Data items
########
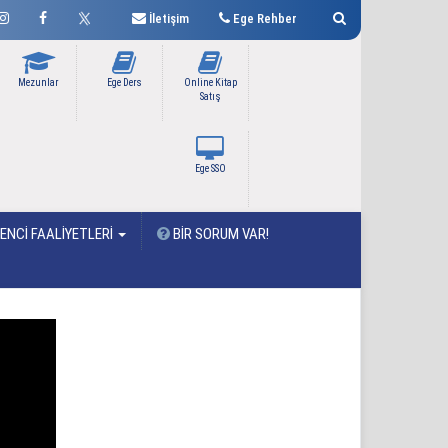
İletişim
Ege Rehber
Mezunlar
Ege Ders
Online Kitap
Satış
Ege SSO
NCİ FAALİYETLERİ
BİR SORUM VAR!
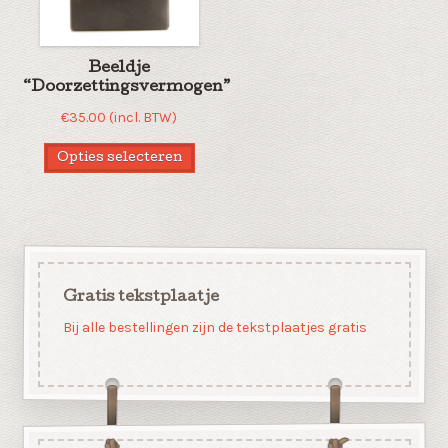
Beeldje
“Doorzettingsvermogen”
€
35.00
(incl. BTW)
Opties selecteren
Gratis tekstplaatje
Bij alle bestellingen zijn de tekstplaatjes gratis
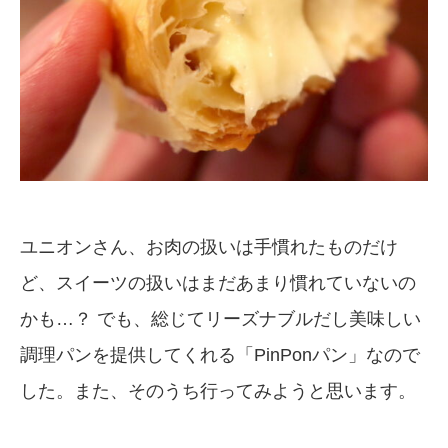
ユニオンさん、お肉の扱いは手慣れたものだけ
ど、スイーツの扱いはまだあまり慣れていないの
かも…？ でも、総じてリーズナブルだし美味しい
調理パンを提供してくれる「PinPonパン」なので
した。また、そのうち行ってみようと思います。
########
▶ Task to carry out: Copy out each record shown above without alteration, skipping any picture.

▶ Response area:
İletişim
Ege Rehber
Mezunlar
Ege Ders
Online Kitap
Satış
Ege SSO
NCİ FAALİYETLERİ
BİR SORUM VAR!
Beeldje
“Doorzettingsvermogen”
€
35.00
(incl. BTW)
Opties selecteren
Gratis tekstplaatje
Bij alle bestellingen zijn de tekstplaatjes gratis
ユニオンさん、お肉の扱いは手慣れたものだけ
ど、スイーツの扱いはまだあまり慣れていないの
かも…？ でも、総じてリーズナブルだし美味しい
調理パンを提供してくれる「PinPonパン」なので
した。また、そのうち行ってみようと思います。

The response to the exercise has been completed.